═══ QUOTED TEXT

[-empyre-] Starting the Fourth Week: Chris Funkhauser, Sally Silvers and Bruce Andrews

Murat Nemet-Nejat muratnn at gmail.com
Wed Nov 30 16:31:26 AEDT 2016

Bruce, thank your for your thoughtful responses. They do clarify where our
ideas converge and where they are very different.

"I put it in terms of the reader's (or readers') experience. Because 'the
text at the center' can imply something different from 'the reader reading
the text'. For instance, it's gotten somewhat fashionable for writers to
proclaim their lack of interest in the reader's experience or even the
existence of readers — at times, the apparent intention is to create texts
that are 'impressive', for anyone hearing it or seeing it (or hearing about
it or buying/collecting it) to elevate the status of the author...."

I very much agree with you, except for one proviso.

What the reader sees in my work or whether he or she responds to it is very
important to me. I hope to write open ended works that may move in multiple
directions. I am very interested in what direction the reader takes it or
how he or she is affected by it, if any way at all.

Where I differ from you is I believe there is no misreading of a text.
Particularly if documented, every reading of a text, every translation
(which basically is a reading of that text) becomes part of its history,
the penumbra of associations around it.

"Sure, even the reveries (or the wild associations or confusions or
mishearings) that get 'built' around the text reading it becomes part of it
— but I'd say the 'it' is the reader experience; not sure if those
constructions can be said to be an actual part of the text..."

══════

Please copy the mailing-list post above in full, word for word.

═══ EXTRACTED ENTRIES

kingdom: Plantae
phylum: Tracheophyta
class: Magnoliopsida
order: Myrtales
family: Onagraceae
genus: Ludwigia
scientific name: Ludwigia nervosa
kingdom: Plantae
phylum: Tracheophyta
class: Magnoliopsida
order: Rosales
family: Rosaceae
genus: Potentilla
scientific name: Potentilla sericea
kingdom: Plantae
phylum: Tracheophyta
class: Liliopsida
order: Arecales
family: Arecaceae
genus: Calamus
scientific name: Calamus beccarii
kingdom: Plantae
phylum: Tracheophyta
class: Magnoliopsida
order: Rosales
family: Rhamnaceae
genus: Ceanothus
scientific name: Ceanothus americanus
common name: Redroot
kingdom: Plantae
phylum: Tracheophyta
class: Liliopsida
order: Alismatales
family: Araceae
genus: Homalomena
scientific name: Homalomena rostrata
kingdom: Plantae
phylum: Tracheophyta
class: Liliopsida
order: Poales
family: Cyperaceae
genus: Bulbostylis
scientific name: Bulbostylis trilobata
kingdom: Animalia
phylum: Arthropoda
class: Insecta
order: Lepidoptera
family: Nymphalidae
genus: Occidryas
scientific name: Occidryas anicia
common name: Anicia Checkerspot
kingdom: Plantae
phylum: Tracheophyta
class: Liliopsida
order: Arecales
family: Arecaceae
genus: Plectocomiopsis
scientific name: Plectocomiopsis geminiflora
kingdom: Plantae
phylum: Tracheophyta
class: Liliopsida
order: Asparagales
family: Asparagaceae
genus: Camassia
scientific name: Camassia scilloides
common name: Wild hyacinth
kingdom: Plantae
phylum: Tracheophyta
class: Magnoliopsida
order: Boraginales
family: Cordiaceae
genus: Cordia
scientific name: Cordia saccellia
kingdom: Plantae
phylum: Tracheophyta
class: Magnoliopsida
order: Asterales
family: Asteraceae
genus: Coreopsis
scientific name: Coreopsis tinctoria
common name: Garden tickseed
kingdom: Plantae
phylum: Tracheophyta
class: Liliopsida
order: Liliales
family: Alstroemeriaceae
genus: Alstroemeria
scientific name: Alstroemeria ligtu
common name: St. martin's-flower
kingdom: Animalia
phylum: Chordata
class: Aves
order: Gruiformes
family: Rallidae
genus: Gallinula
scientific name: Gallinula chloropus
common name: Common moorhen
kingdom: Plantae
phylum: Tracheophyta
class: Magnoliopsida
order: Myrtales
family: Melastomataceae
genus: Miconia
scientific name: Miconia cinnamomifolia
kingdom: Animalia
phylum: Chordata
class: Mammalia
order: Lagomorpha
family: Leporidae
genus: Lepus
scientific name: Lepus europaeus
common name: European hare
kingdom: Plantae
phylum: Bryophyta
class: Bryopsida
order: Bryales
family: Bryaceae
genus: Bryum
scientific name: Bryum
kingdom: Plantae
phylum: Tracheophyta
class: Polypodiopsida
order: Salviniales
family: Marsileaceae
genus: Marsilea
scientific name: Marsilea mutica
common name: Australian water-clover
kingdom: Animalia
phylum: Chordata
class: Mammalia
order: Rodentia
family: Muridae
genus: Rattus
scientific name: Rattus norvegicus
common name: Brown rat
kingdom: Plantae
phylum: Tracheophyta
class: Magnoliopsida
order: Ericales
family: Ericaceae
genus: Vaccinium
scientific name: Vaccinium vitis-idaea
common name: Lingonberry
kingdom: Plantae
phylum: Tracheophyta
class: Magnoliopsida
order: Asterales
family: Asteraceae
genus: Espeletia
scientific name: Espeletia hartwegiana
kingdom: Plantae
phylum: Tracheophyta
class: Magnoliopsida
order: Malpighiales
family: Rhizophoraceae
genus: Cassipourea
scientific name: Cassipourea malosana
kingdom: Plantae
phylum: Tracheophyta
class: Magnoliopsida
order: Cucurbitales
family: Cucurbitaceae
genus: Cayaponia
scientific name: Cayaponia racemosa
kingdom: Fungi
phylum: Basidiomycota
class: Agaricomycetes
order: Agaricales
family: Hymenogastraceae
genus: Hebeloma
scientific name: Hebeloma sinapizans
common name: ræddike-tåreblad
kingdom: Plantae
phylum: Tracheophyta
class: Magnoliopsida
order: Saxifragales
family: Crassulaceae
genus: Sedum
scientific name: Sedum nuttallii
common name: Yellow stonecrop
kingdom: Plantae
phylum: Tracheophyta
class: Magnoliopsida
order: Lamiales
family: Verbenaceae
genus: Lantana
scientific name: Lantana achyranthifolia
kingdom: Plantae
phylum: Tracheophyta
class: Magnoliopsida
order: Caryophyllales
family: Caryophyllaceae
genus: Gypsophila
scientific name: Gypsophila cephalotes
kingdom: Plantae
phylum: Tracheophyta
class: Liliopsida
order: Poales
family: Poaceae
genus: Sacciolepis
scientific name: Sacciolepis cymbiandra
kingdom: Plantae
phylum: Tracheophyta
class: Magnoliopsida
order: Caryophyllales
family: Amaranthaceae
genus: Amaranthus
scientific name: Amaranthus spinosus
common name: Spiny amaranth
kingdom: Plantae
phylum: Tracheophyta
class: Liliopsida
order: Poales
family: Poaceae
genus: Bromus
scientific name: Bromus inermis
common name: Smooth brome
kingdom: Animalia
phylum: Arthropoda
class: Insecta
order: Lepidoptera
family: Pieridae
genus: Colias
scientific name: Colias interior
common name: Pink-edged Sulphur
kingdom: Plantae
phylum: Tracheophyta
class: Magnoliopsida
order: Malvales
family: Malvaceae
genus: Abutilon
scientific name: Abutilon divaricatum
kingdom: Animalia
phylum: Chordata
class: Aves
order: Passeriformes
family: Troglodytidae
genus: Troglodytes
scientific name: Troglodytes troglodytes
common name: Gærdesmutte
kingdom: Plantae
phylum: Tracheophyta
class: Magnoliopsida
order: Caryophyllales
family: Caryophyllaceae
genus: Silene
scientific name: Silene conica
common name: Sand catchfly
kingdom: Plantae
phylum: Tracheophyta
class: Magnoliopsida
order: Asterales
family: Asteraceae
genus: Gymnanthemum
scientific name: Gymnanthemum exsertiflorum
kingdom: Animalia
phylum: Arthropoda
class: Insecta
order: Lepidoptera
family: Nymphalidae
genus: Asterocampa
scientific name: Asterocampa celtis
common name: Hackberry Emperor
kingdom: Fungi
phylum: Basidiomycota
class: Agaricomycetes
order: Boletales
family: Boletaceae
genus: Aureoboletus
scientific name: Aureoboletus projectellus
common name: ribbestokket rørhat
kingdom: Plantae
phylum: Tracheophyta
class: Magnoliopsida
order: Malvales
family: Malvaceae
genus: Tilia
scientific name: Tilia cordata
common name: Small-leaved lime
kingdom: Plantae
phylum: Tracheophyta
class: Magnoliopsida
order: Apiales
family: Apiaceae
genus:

══════

- _OUTPUT FOR THIS EXERCISE_:
[-empyre-] Starting the Fourth Week: Chris Funkhauser, Sally Silvers and Bruce Andrews

Murat Nemet-Nejat muratnn at gmail.com
Wed Nov 30 16:31:26 AEDT 2016

Bruce, thank your for your thoughtful responses. They do clarify where our
ideas converge and where they are very different.

"I put it in terms of the reader's (or readers') experience. Because 'the
text at the center' can imply something different from 'the reader reading
the text'. For instance, it's gotten somewhat fashionable for writers to
proclaim their lack of interest in the reader's experience or even the
existence of readers — at times, the apparent intention is to create texts
that are 'impressive', for anyone hearing it or seeing it (or hearing about
it or buying/collecting it) to elevate the status of the author...."

I very much agree with you, except for one proviso.

What the reader sees in my work or whether he or she responds to it is very
important to me. I hope to write open ended works that may move in multiple
directions. I am very interested in what direction the reader takes it or
how he or she is affected by it, if any way at all.

Where I differ from you is I believe there is no misreading of a text.
Particularly if documented, every reading of a text, every translation
(which basically is a reading of that text) becomes part of its history,
the penumbra of associations around it.

"Sure, even the reveries (or the wild associations or confusions or
mishearings) that get 'built' around the text reading it becomes part of it
— but I'd say the 'it' is the reader experience; not sure if those
constructions can be said to be an actual part of the text..."